An improved methodology to compute surface site interaction points using high density molecular electrostatic potential surfaces

The theoretical calculation of Surface Site Interaction Points (SSIP) has been used successfully in some applications in the solid and liquid phase. In this work we propose a new set of optimizations for the search of SSIP using the Molecular Electrostatic Potential Surfaces (MEPS) calculated with Density Functional Theory and B3LYP/6‐31*G basis set. The measures that have been implemented are based on the search for the best agreement between experimental H‐bond donor and acceptor parameters ( α and β ) and the MEPS extremes exploring a range of electron density levels. Additionally, a parameterization as a function of atom types has been performed. The results show that the MEPS calculated at 0.01 au electron density level slightly improves the correlation with experimental data in comparison with the calculation over other density values.
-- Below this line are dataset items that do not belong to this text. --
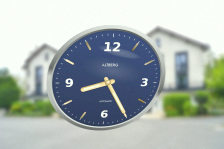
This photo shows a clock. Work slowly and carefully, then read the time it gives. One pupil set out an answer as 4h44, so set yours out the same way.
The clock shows 8h25
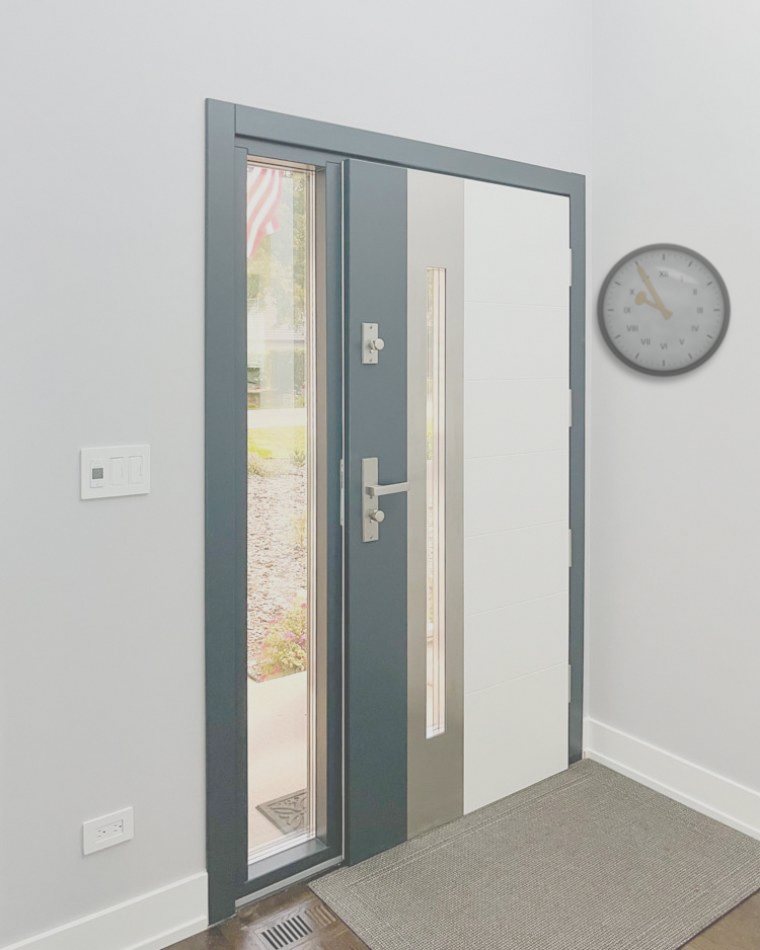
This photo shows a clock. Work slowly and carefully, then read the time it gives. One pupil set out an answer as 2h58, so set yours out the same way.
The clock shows 9h55
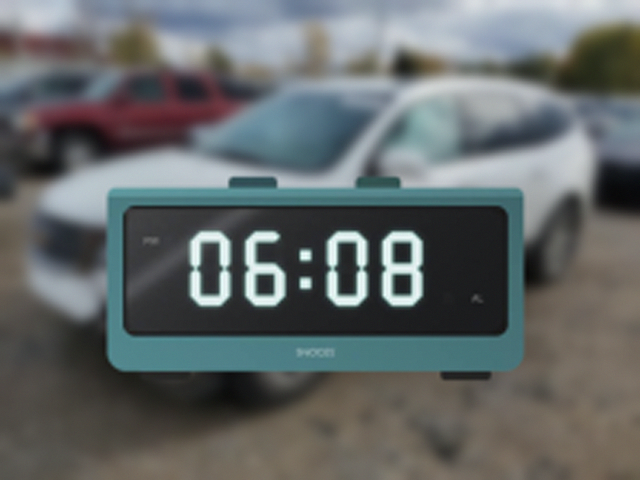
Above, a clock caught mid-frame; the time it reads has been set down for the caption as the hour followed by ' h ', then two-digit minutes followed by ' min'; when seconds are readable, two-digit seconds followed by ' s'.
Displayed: 6 h 08 min
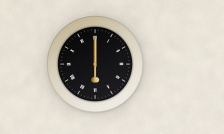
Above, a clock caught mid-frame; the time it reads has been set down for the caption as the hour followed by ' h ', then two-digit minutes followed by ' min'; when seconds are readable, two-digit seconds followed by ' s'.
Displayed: 6 h 00 min
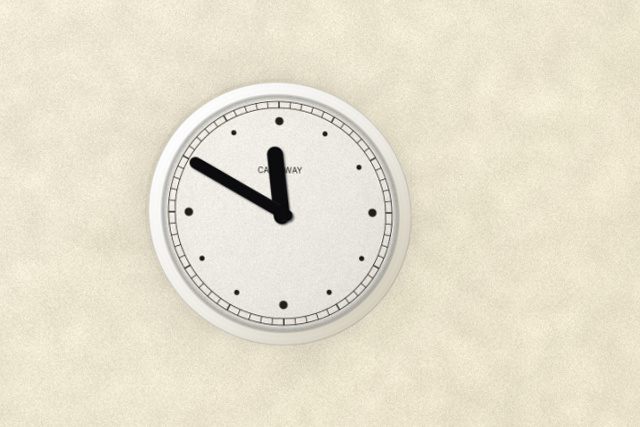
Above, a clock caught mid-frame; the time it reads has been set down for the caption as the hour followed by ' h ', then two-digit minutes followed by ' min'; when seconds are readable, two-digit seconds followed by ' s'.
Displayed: 11 h 50 min
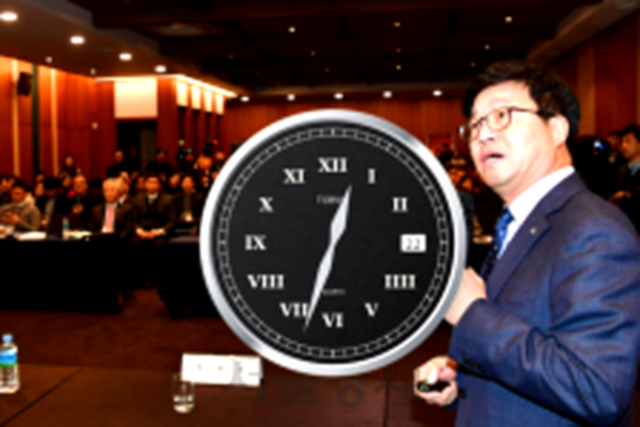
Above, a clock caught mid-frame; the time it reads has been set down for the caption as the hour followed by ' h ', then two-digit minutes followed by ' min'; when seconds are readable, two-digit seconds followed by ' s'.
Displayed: 12 h 33 min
This fact is related to the bigger contribution of local electrostatics at higher density levels. The refinement has provided significant improvements to the correlation between theoretical and experimental data. Moreover, the proposed calculation over 0.01 au is six times faster on average than the computation at 0.002 au. The proposed methodology has been developed with the purpose to obtain high precision SSIP in a fast way and to improve their applications in virtual cocrystal screening, calculation of free energies in solution and molecular docking. © 2018 Wiley Periodicals, Inc.